Researchers found that California has 3.845 million people still uninsured. Of those:
- 37 percent are eligible for Medi-Cal, the state’s version of Medicaid (1.428 million people)
- 16 percent are eligible for subsidies to purchase insurance on Covered California, the state’s health insurance marketplace (623,000 people)
Nationally, 58 percent of the remaining uninsured qualify for coverage under the ACA.
The nation’s 50 states as a whole break into two groups — those that opted to participate in the expansion of the Medicaid program and those that didn’t. Under the Medicaid expansion, people under 65 with an income at or below 138 percent of the federal poverty level ($16,242 for an individual or $33,365 for a family of four in 2015) are eligible for coverage.
California, the most populous state in the country, has the highest number of remaining uninsured of the states that expanded Medicaid. Of the states that have not expanded the program, Texas has the most people still uninsured — 4.425 million.
Of those Californians still uninsured but not eligible for benefits under the ACA, about half (922,000 people) are undocumented immigrants and by law cannot qualify for benefits. The rest either have an income too high for a subsidy or they have an offer of health insurance from their employer.
These estimates are compiled from the 2015 Current Population Survey of the U.S. Census Bureau. They are similar to another estimate from researchers at UCLA and UC Berkeley, known as CalSIM (California Simulation of Insurance Markets).
Prof.

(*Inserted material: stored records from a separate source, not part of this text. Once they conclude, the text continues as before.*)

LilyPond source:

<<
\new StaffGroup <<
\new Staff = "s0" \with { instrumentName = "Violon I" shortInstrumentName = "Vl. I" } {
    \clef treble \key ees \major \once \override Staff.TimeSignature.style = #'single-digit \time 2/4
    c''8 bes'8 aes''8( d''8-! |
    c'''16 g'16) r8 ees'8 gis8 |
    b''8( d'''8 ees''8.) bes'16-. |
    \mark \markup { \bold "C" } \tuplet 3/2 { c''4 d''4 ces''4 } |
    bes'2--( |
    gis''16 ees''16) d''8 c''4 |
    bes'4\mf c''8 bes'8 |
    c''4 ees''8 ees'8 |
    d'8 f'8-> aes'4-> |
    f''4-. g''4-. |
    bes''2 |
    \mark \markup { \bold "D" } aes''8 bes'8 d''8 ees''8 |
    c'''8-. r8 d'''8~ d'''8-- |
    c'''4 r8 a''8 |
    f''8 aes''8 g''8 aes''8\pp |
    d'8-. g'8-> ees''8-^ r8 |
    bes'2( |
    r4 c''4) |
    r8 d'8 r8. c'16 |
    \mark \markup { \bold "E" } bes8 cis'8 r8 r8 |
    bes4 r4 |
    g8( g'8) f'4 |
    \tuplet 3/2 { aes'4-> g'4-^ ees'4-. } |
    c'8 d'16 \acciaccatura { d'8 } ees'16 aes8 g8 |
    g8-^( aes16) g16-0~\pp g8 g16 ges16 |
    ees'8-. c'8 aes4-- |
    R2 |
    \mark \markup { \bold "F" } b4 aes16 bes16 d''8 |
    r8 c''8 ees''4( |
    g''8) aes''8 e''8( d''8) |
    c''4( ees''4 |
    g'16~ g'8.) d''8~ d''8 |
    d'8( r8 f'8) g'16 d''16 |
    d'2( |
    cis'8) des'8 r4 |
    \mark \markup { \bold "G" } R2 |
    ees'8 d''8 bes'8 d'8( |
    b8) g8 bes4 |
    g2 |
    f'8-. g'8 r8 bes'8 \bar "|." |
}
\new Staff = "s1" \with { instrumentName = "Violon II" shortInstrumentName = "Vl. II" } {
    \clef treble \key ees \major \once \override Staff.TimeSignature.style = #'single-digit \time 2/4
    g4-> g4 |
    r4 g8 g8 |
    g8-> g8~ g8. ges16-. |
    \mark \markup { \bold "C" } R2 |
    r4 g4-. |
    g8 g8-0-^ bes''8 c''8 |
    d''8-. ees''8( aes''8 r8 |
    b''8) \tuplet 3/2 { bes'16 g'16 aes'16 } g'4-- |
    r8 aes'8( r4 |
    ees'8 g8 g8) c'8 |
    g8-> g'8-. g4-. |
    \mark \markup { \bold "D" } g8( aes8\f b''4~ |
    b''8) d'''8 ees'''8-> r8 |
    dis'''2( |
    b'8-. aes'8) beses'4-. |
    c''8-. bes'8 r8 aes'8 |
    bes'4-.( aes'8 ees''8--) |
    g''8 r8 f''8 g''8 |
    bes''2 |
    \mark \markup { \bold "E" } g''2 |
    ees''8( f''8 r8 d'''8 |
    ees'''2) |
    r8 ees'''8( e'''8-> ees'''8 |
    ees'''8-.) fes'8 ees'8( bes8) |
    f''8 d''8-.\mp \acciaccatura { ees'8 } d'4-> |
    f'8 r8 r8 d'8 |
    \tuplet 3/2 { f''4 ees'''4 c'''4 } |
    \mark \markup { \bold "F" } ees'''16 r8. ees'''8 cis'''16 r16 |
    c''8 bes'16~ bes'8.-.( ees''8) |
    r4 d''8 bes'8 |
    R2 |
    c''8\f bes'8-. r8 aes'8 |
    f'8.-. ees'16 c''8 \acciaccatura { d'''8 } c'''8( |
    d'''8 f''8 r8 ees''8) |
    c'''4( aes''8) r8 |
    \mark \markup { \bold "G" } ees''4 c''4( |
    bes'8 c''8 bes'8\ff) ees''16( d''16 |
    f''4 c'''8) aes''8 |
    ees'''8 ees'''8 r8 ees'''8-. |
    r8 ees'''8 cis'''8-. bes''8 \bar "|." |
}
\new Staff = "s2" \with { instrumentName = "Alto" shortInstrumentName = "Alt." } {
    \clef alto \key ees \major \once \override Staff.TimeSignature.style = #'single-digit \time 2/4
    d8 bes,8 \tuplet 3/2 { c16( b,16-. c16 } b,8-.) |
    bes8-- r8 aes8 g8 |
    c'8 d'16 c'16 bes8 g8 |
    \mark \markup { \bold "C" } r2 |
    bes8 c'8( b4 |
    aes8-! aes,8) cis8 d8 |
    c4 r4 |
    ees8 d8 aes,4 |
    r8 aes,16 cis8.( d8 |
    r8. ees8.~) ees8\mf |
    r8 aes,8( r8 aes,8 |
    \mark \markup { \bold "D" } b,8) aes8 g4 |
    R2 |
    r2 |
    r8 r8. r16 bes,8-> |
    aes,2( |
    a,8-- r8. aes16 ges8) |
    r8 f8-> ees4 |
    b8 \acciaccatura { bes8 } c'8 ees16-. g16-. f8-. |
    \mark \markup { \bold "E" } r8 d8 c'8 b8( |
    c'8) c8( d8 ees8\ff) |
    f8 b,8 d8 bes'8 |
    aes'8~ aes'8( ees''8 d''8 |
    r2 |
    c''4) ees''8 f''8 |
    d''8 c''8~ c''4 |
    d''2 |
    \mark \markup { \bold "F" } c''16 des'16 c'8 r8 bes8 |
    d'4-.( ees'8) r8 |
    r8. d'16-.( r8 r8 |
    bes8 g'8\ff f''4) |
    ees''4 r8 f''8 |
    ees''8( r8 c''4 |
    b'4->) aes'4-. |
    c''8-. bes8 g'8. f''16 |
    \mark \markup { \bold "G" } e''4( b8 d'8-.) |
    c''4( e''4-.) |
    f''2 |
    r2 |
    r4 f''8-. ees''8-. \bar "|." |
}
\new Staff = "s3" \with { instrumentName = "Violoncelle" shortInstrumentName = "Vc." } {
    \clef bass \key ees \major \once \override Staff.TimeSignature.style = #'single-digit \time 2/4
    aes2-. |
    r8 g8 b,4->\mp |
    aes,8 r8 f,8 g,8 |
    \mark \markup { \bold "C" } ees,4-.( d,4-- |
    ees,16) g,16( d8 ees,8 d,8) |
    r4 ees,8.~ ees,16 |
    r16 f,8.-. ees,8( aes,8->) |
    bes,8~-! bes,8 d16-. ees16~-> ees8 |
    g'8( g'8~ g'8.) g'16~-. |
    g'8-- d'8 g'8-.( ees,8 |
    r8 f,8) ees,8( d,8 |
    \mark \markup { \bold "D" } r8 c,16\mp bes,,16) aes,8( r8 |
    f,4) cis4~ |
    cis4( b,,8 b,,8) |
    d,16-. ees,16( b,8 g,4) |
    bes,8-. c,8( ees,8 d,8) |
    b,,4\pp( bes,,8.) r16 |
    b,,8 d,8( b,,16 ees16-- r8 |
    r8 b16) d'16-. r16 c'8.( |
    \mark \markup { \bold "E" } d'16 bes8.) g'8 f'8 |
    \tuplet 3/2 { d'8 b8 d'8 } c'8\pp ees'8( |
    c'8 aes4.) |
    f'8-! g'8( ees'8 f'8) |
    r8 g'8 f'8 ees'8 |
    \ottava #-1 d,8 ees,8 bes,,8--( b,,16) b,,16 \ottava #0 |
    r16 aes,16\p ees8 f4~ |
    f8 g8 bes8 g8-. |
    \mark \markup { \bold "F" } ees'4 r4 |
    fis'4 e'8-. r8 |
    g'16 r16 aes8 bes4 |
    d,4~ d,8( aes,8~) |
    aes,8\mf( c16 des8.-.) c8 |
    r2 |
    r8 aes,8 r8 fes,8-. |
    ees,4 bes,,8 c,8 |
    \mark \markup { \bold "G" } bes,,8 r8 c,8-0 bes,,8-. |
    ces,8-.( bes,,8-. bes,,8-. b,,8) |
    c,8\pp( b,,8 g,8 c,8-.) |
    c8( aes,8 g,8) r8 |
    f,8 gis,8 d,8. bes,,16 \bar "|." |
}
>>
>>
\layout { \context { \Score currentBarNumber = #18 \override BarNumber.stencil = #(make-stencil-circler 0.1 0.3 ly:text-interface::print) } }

Gerald Kominski, an author of that estimate, said the CalSIM modeling showed about 500,000 fewer people eligible for Medi-Cal and 500,000 more people in the undocumented group, but overall the two estimates “are in the same ballpark.”
The challenge will be reaching those still without insurance, Kominski said. The remaining uninsured who are eligible for Obamacare benefits are people who have sat out during the two open enrollments since the Affordable Care Act went into effect in 2014.
Kominski said that for families with mixed immigration status, where some members are lawfully present and others are not, there’s “ongoing concern … that trusting the process will not result in information being shared” with immigration authorities. Some other people, he said, may have a distrust of government.
James Scullary, a spokesperson for Covered California, said that “there’s no question” the remaining uninsured will be a more challenging population to reach, but he also pointed to Covered California’s success so far in signing up those eligible.
As noted above, 16 percent of the remaining uninsured are eligible for Covered California subsidies. Only five states have a better enrollment rate than California (Arizona, Illinois, Maryland, New Jersey, New Mexico).
Scullary said Covered California is “right in the middle of taking a look at the various models. … We have not settled yet on an official number of our own.”